One officer: “I’m standing here having paid £45 for a membership I signed up for drunk at 11 pm on New Year’s Eve, and these protesters are making very valid points about predatory January gym marketing. This is complicated for me personally.”
The Network plans human chains holding signs reading “YOU WERE FINE IN DECEMBER” and “THE ONLY THING THAT CHANGED IS A CALENDAR AND SOME ADVERTISING.”
Their spokesperson: “You were fine in December. You’re fine now. The only thing that changed is a made-up date and manipulative advertising showing impossible bodies. It’s a scam. Legal, socially-accepted, psychologically-damaging, but a scam.”
WEEK TWO: Saturday 11th January.
Dry January Defiance League - “Pour One Out”
Simultaneous “wet protests” across Bristol’s pubs.
Police concern: “It’s literally just people going to the pub on Saturday night, rendering our operation essentially meaningless. Our challenge is identifying which pub-goers are protesters. The League says, ‘the protest IS the normalcy.’ We’re unsure what we’re supposed to be policing.”
Public Health Bristol released a statement about Dry January’s health benefits before admitting “many participants are only doing it because they drank their body weight in Baileys over Christmas and feel temporarily awful, and virtue-signalling on social media may be a primary motivator.”
The League’s spokesperson, halfway through a pint: “This pint is a political statement. Also, it’s delicious. We’re not against people taking a break. We’re against the moral superiority. The social media performance. The implication that having a beer in January makes you weaker than people who abstain for thirty-one arbitrary days.”
Their beer mats read: “MODERATE DRINKING YEAR-ROUND: The True Radical Act.”
WEEK THREE: Saturday 18th January.
The Great January Food War.
Anti-Veganuary Collective versus Plant-Based Extremists facing off across St Nick’s Market.

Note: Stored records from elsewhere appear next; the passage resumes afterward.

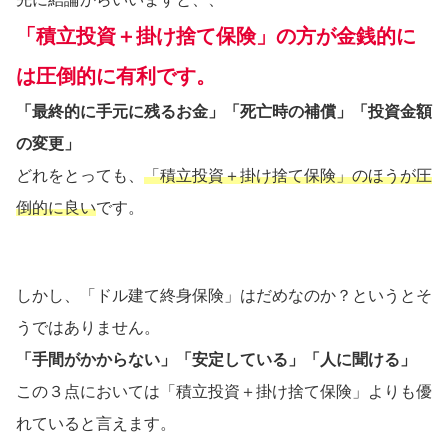
「積立投資＋掛け捨て保険」の方が金銭的に
は圧倒的に有利です。
「最終的に手元に残るお金」「死亡時の補償」「投資金額
の変更」
どれをとっても、
「積立投資＋掛け捨て保険」のほうが圧
倒的に良い
です。
しかし、「ドル建て終身保険」はだめなのか？というとそ
うではありません。
「手間がかからない」「安定している」「人に聞ける」
この３点においては「積立投資＋掛け捨て保険」よりも優
れていると言えます。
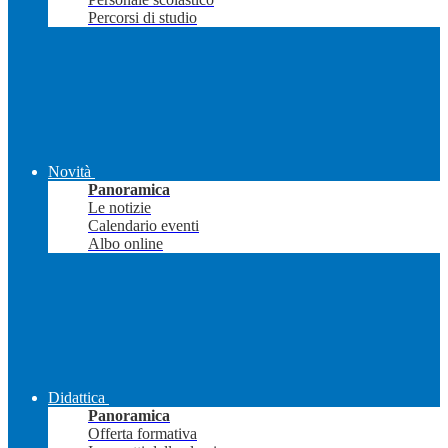
Percorsi di studio
Novità
Panoramica
Le notizie
Calendario eventi
Albo online
Didattica
Panoramica
Offerta formativa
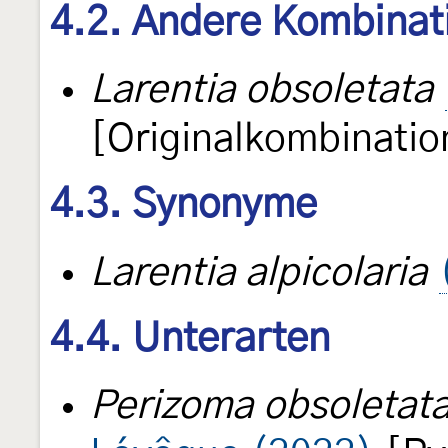
4.2. Andere Kombinat
Larentia obsoletata
[Originalkombinatio
4.3. Synonyme
Larentia alpicolaria
4.4. Unterarten
Perizoma obsoletat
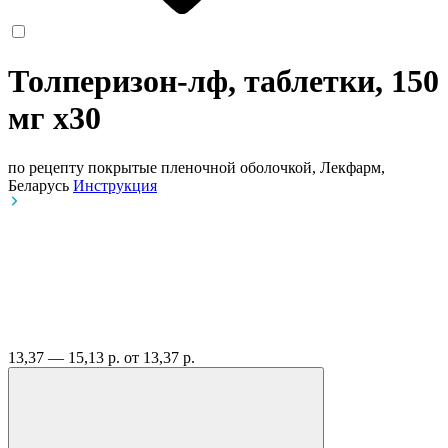
Толперизон-лф, таблетки, 150
мг
x30
по рецепту
покрытые пленочной оболочкой, Лекфарм,
Беларусь
Инструкция
13,37 — 15,13 р.
от 13,37 р.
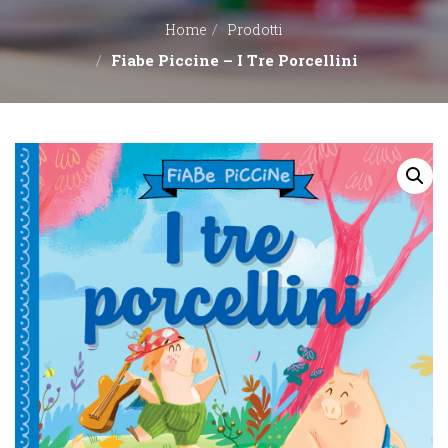
Home
Prodotti
EDITORI
Fiabe Piccine – I Tre Porcellini
CONTATTACI
LIBRERIE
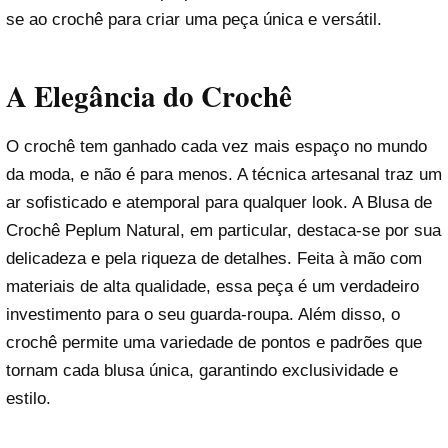
se ao crochê para criar uma peça única e versátil.
A Elegância do Crochê
O crochê tem ganhado cada vez mais espaço no mundo
da moda, e não é para menos. A técnica artesanal traz um
ar sofisticado e atemporal para qualquer look. A Blusa de
Crochê Peplum Natural, em particular, destaca-se por sua
delicadeza e pela riqueza de detalhes. Feita à mão com
materiais de alta qualidade, essa peça é um verdadeiro
investimento para o seu guarda-roupa. Além disso, o
crochê permite uma variedade de pontos e padrões que
tornam cada blusa única, garantindo exclusividade e
estilo.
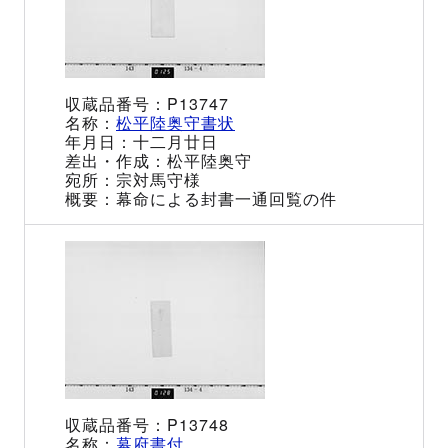
P13747
松平陸奥守書状
十二月廿日
松平陸奥守
宗対馬守様
幕命による封書一通回覧の件
P13748
幕府書付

Western end: Anti-Veganuary Collective demanding “an end to January food-shaming and performative plant-based posturing.”
Their spokesperson: “These people aren’t going vegan because they care. They’re doing it because it’s January and they ate too much cheese over Christmas. Come February 1st, they’ll be first in line at Nando’s. It’s performative bullshit.”
Eastern end: Plant-Based Extremists demanding “mandatory vegan options and an end to veganism as a temporary January trend.”
Their spokesperson: “Veganuary doesn’t go far enough. These people think one month avoiding dairy makes them allies, whilst spending eleven months funding animal agriculture. They’re the problem pretending to be the solution.”
Police deployed riot gear “not because we expect violence, but because aggressive tutting and pointed dietary remarks could escalate rapidly.”
Market vendors issued a joint statement: “We just want to sell food. We’re still recovering from Christmas. Leave us alone.”
One vegan vendor: “I’m vegan myself, and I’m telling these Plant-Based Extremists to fuck off. They’re making veganism look like joyless extremism instead of something normal people can engage with. As for the Anti-Veganuary lot, at least they’re honest about not giving a shit.”
EPILOGUE: THE LANCASHIRE OPTION.
If I were writing this from suburban Lancashire.
You know what’d be happening there?
Nothing.
Absolutely nothing.
No protests. No policing operations. No megaphones. No earnest explanations of systemic oppression. Just people walking dogs. Going to Morrisons. Living lives without constant performative political consciousness.
In Bristol, you can’t buy coffee without encountering someone collecting signatures. In Lancashire, you can drink an entire cup in peace. Revolutionary.
Don’t get me wrong - most of these protests are about real issues. Genuine problems deserve attention. The system is broken. Change is needed.
But when every single weekend becomes a performance, when you can’t have peace without being reminded that peace itself is problematic.
Suburban Lancashire looks pretty good right now.
In Bristol next week, there’ll be another protest. There always is. I’ll probably write about it.
When I am, it’s glorious.
Bristol: Where every weekend brings a policing operation, and College Green never gets a rest.